Background and aims: Endoscopic surveillance of Barrett's oesophagus currently relies on multiple random biopsies. This approach is time consuming, has a poor diagnostic yield, and significant interobserver variability. Elastic scattering spectroscopy is a real time in vivo optical technique which detects changes in the physical properties of cells. The aim of this study was to assess the potential for elastic scattering to detect high grade dysplasia or cancer within Barrett's oesophagus.
Methods: Elastic scattering spectroscopy measurements collected in vivo were matched with histological specimens taken from identical sites within Barrett's oesophagus. All biopsies were reviewed by three gastrointestinal pathologists and defined as either "low risk" (non-dysplastic or low grade dysplasia) or "high risk" (high grade dysplasia or cancer). Two different statistical approaches (leave one out and block validation) were used to validate the model.
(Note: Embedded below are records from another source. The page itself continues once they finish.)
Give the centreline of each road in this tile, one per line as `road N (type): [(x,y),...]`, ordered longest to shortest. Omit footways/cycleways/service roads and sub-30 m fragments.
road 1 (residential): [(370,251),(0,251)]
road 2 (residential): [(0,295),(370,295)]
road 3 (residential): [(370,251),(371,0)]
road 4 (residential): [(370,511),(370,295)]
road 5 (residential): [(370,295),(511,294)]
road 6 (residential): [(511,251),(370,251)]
Results: A total of 181 matched biopsy sites from 81 patients, where histopathological consensus was reached, were analysed. There was good pathologist agreement in differentiating high grade dysplasia and cancer from other pathology (kappa = 0.72). Elastic scattering spectroscopy detected high risk sites with 92% sensitivity and 60% specificity and differentiated high risk sites from inflammation with a sensitivity and specificity of 79%. If used to target biopsies during endoscopy, the number of low risk biopsies taken would decrease by 60% with minimal loss of accuracy. A negative spectroscopy result would exclude high grade dysplasia or cancer with an accuracy of >99.5%.
Conclusions: These preliminary results show that elastic scattering spectroscopy has the potential to target conventional biopsies in Barrett's surveillance saving significant endoscopist and pathologist time with consequent financial savings. This technique now requires validation in prospective studies.